Over the space of just 12 weeks things have gone horribly wrong at Circle Media Group. The business had looked increasingly like a house of cards built on the flimsiest of foundations.
Once contagion spread it all came apart very quickly, and the concerns raised by continental union officials in February proved well-founded.
Wages being paid late, customers paying the bank directly, key suppliers not kept in the loop. Once things get to this stage it rarely turns out well.
When former Polestar executive Peter Andreou arrived at the business in the summer of 2016 on a mission to consolidate the European high-volume printing industry, it felt like he was trying to out-Walstead Walstead.
Unfortunately for Circle’s staff and suppliers, trying to be Walstead doesn’t make you Walstead.

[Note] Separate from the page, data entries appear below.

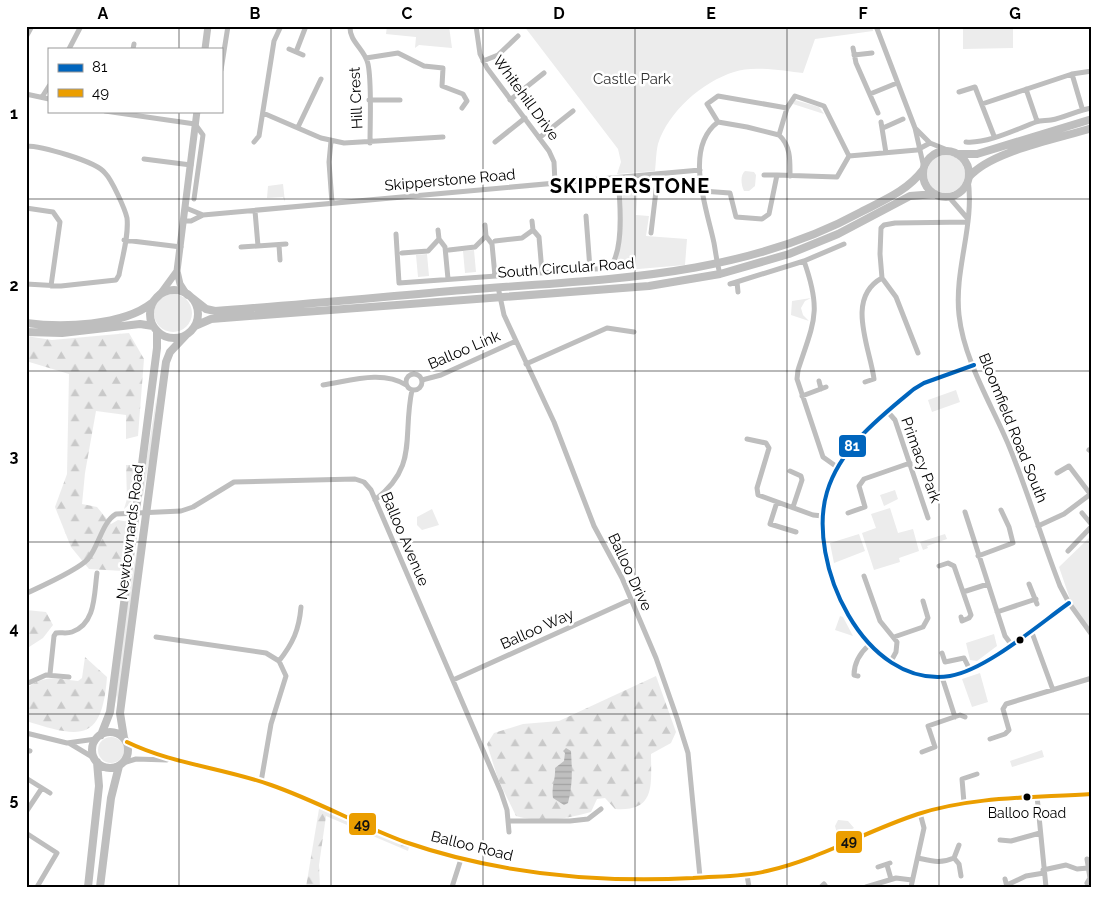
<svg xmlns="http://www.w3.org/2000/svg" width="1118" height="913" font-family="Raleway,sans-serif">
<defs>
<pattern id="forest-firs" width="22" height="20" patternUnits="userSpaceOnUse" patternTransform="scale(1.25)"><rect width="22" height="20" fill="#ececec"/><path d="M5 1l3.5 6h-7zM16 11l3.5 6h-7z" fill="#c9c9c9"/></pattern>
<pattern id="water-rules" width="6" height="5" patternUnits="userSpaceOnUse" patternTransform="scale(1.25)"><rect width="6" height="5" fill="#bfbfbf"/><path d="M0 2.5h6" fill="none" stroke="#a2a2a2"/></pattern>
</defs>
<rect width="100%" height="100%" fill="#fff"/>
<path fill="#ececec" d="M387,26H449L452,48L419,45L415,48L416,37L386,34Z
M524,26H872L873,31L815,39L803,73C784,71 753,65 734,72C702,82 668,112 658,144C656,152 656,163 655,171L617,174L621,162L618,149Z
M963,26H1013V48L963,49Z
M795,100L819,107L824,114L793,104Z
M927 174a19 19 0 1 1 38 0a19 19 0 1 1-38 0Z
M745,171L754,172L756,175L755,186L749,191H744C741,185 740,175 745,171Z
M653,179L649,186H638L636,215L649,216L646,236L687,239L685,265L615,271L623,223L622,184L626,180Z
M283,184L285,202L283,197L267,198L268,186Z
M474,250L476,272L465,273L463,251Z
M427,254L429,276L418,277L416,255Z
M154 313a19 19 0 1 1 38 0a19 19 0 1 1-38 0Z
M811,298L805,301L801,308L803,315L809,321L791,315L792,301Z
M956,390L960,402L932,412L928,400Z
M157,394L152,444L143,496L141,495Z
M895,490L898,499L884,506L880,495Z
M890,508L898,533L913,529L919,551L899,558L900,562L874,570L862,533L876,528L871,514Z
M432,509L439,525L422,530L417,525V517Z
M142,519L118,712L117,695L113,712L128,600Z
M859,534L865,551L834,563L830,543Z
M945,534L947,539L927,546L928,548L923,550L920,542Z
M1092,535V631L1072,605L1059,567Z
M840,616L843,617L853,636L835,630Z
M994,634L997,646L977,661L970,660L966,643Z
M980,673L988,702L972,707L962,679Z
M98 750a13 13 0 1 1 26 0a13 13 0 1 1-26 0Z
M1042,750L1044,757L1012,767L1010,761Z
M838,820L848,821L854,828L838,837L835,826Z"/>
<path fill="url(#forest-firs)" d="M129,333L144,359L138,436L126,439V415L96,411L85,473L82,504L97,507L111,524L118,520L129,522L123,571L89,569L71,547L55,507L67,474L69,374L26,361V336L52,340Z
M126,465H136L131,503L124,509L127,499Z
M26,610L46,612L53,625L43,638L26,649Z
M85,657L107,677C102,743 80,738 26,721V689C43,674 58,679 78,681L82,678Z
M656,676L676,732L671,743L651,754C651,785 656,812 615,809L605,798L597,799L591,812C567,819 540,823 516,816L498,779L487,744L494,733L523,724L559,721Z
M322,808L409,847L408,851L326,816L319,865L320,887H306L319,809Z"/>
<path fill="url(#water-rules)" d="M566,748L571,751C572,770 573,783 568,803L564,805L553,798C551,786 556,779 555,768L564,761L565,753L563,751Z"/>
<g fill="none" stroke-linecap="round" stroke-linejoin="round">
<path stroke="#bebebe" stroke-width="5" d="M350,26C349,42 365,49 368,64C372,83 370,122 370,143
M476,26L480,54L487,68L549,151L554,162L555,183
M876,26L915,128L924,168
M26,37L32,26
M853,48L856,63L878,113
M69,49L81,26
M133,49L134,44
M289,49L303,55
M296,52L306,26
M854,55L872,53
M366,58L398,53L424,66L443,68L442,86L463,94L467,101L462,108
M483,61L498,55L518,36
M221,70L228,26
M1072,74L1082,108
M1026,89L1037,121
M959,92L975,87L994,136
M26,94L49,99
M870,94L897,83
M42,97L49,86
M369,100H400
M510,100L544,73
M982,104L1072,74L1092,71
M105,111L195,124L203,135L194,199
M263,113L321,138L344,143L443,137
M718,122L707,104L718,96L787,108
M881,122L886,153
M298,127L321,79
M883,128L903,119
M916,129L930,143L950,151
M779,135L787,108L795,96L824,106L849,156L917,150L930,143
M539,138L573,111
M331,141L329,162L332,203
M254,142L259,136L274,41L281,26
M495,142L525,118
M966,142C987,144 1017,129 1036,122C1041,120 1046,121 1051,120C1066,117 1078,110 1092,108
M26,146C41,146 96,161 105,173C112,180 125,209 127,218C129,236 122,258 119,275L116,280L61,286L26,284
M144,159L191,165
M764,175H777
M968,179C975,225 954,269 959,315C964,361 992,405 1009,446C1028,492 1042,540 1060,586L1069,603L1092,635
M702,191L730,193L736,217L762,219L769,214L777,175L837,177L849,156
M949,197L968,219
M26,208L53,212L60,222L51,286
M186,208L203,215
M255,211L258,246
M586,216L590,269
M184,221H191L203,215L700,170
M532,221L533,230L539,237L542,272
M485,225L486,236L492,244L495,276
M438,230L439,239L445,247L448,279
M651,233L658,174
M396,234L399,283L609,268C625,252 620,199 618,178
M124,240L181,247
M495,241L522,238L533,230
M279,245L280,260
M241,247L286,244
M449,250L475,247L486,236
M402,253L428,251L439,239
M720,274C717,264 716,254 714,243C707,209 683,148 718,122L747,127L779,135C791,146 790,161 790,176
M737,282L738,292
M730,284L804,261
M498,287L504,315L554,422L594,526L622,578L656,658L677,718L688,753L700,877
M918,353L896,297L882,278L880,254L881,228L884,225L895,223L968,222
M526,364L607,328L634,332
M974,365L924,383L914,389C880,417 840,448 827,492C806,562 864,689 950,676C986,670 1038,625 1069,603
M406 382a8 8 0 1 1 16 0a8 8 0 1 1-16 0Z
M422,380L441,375L516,341
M819,381L821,389
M865,382L874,379C870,348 845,298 882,278
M323,385C350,381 382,370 406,385
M802,396L826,387
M888,412L895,420L928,518
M747,439L766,443L769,448L757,488L758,495L813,515L823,516
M1089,450L1092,452
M837,467L823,457L797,379L798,370C814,321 822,312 804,261L844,244
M790,471L801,476L802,480L793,507
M1057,473L1069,466L1091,495
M375,500C419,466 402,437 412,390
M777,502L770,524L796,532
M965,512L1005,636L1011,644
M848,513L865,507L859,486L864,479L910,463
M1082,513L1092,525
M1038,526L1064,514L1092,493
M1068,551L1092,526
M978,556L1013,543L1009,527L1001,510
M939,566L948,563L954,566L971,615L969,618L962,621L961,617
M864,576L880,621L897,642L896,652L890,663
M1029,584L1037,604
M963,592L988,584
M27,593C42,586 78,570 88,559C99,546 102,522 116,514L181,511L193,507L234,482L355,479L364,482L371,490L501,792L507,810L509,832
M997,612L1036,599
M1031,630L1053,690
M156,637L266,653L279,661L286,676L271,724L261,782
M894,637L923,627L928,618L923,601
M942,653L945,662L964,658L970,670
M279,661C293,643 299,630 301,607
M50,674L54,636L56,633C61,632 66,634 72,632C96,624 94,594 97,573
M858,676L854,675C854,662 860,653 869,645
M942,677L955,717
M453,680L630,600
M26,684L46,675L69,677
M26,733L67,743L96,739
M990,739L1005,734L1009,730L1003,709L1006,704L1092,678
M127,742C172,764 224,768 271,785C317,801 359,825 405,842C498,874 595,883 693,878C718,876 743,877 767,871C820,859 866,831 918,814C974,796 1033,798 1092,794
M69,743L94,758
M26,750L30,751
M922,752L935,747L928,726L960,715L965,717
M123,763L136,759L167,760
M26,778L50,793
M1037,796L1046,887
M964,803L962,779L977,774
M26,812L42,788
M508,821H570L588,819L601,809
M26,833L57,853L37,887
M1000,840L1011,841L1040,833
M918,858C932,861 940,864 954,858L959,845
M954,858L959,864L961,876
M887,865L891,879
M878,867L890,863
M1043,870L1066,865L1077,869L1088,868
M747,875L749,887
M1005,879L1007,887
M1087,883L1090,878L1087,859
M1007,885L1026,876L1044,873
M452,887L461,859
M821,887L824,884L826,887
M866,887L896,878L912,880
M911,887L924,828L920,813"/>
<path stroke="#bebebe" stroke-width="7" d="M205,49L208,26
M187,295L180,284L177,271L197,111
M158,297L177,271"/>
<path stroke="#bebebe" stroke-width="8" d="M923 174a23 23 0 1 1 46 0a23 23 0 1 1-46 0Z
M957,154H977L1092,119
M969,177C991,151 1058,139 1092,128
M150 314a24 24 0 1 1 48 0a24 24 0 1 1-48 0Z
M192,298L206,309L215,311C298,305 381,297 464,290C600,279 738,279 861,212C884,200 907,191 923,170
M26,323C62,328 123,326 152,303
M195,326L211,319L649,286L720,274L789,254L838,234L910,196L935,194
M26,332L62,333L140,324L153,326
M92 750a18 18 0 1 1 36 0a18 18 0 1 1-36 0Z
M101,735L110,712L157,348V331
M124,738L120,713L166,362L170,352L186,335
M88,887L99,786L97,762
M100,887L111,798L119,766"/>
<g stroke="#fff" stroke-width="8">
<path id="bus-1" d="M974,365L924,383L914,389C880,417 840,448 827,492C806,562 864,689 950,676C986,670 1038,625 1069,603"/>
</g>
<g stroke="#fff" stroke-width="8">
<path id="bus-2" d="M127,742C172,764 224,768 271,785C317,801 359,825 405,842C498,874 595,883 693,878C718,876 743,877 767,871C820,859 866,831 918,814C974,796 1033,798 1092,794"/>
</g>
<use href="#bus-1" stroke="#0065bd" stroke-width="4"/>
<use href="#bus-2" stroke="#eb9e00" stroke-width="4"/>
</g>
<path fill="none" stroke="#000" stroke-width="1" stroke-opacity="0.55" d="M179,26V49M331,26V887M483,26V887M635,26V887M787,26V887M939,26V887M179,111V887M26,199H1092M26,371H1092M26,542H1092M26,714H1092"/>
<g fill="#000" stroke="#fff" stroke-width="2">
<circle cx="1020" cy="640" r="4.5"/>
<circle cx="1027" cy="797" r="4.5"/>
</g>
<g text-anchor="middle" stroke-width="5" stroke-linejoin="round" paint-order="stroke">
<g font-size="14" fill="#000" stroke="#fff">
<text x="1027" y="818">Balloo Road</text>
</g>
<g font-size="15" fill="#333" stroke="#fff">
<text x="632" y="84">Castle Park</text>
</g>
<g font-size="15" fill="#000" stroke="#fff">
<text transform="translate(356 98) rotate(-93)" y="5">Hill Crest</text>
<text transform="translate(526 98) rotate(54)" y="5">Whitehill Drive</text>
<text transform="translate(450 180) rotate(-5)" y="5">Skipperstone Road</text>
<text transform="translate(566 268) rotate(-4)" y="5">South Circular Road</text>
<text transform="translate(464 350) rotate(-23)" y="5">Balloo Link</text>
<text transform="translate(1013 428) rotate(68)" y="5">Bloomfield Road South</text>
<text transform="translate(921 460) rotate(70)" y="5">Primacy Park</text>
<text transform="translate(130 532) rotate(-83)" y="5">Newtownards Road</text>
<text transform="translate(405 539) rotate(67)" y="5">Balloo Avenue</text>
<text transform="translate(630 572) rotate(65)" y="5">Balloo Drive</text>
<text transform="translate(537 629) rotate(-24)" y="5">Balloo Way</text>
<text transform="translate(472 846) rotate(14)" y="5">Balloo Road</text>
</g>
<g font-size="20" font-weight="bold" letter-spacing="1" fill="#000" stroke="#fff">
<text x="630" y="193">SKIPPERSTONE</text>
</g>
</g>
<g stroke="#fff" stroke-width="2">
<rect x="838" y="434" width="29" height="24" rx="5" fill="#0065bd"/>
<rect x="348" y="812" width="29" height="24" rx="5" fill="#eb9e00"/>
<rect x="835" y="830" width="28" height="24" rx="5" fill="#eb9e00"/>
</g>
<g font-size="14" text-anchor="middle" font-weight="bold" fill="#fff">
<text x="852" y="451">81</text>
</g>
<g font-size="14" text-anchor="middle" font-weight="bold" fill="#111">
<text x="362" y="829">49</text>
<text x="849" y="846">49</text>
</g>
<rect width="1118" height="913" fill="none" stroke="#ffffff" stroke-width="55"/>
<rect x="48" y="48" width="175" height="65" fill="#ffffff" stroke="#999999"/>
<rect x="58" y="64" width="25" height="8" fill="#0065bd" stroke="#999999"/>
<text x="92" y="72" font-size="15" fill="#000000">81</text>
<rect x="58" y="89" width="25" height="8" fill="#eb9e00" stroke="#999999"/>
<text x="92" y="98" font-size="15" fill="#000000">49</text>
<rect x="28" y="28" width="1062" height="858" fill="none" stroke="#000" stroke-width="2"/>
<g font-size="16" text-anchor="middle" font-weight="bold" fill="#000">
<text x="103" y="19">A</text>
<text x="255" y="19">B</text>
<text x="407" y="19">C</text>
<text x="559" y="19">D</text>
<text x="711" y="19">E</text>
<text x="863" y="19">F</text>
<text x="1015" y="19">G</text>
<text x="14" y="119">1</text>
<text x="14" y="291">2</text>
<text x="14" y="462">3</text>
<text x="14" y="634">4</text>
<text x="14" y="805">5</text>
</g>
</svg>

From the sidelines, it felt like Circle Media bought too much, too quickly and then didn’t have the cash or management bandwidth to restructure its purchases.
Meanwhile, volumes at that end of the market continue to decline, and we’re in the midst of another adjustment – compare and contrast the current carnage and uncertainty at Circle Media with the phased shutdown over two years of Bertelsmann Printing Group’s Nuremberg gravure site, where the company is standing by all of its obligations and everyone is fully informed.
Key learnings for print bosses of all sizes? You can’t acquire your way out of trouble, and if you do acquire you need a clear plan about how that will deliver real business benefits. And then you need the funds and the wherewithal to make it happen.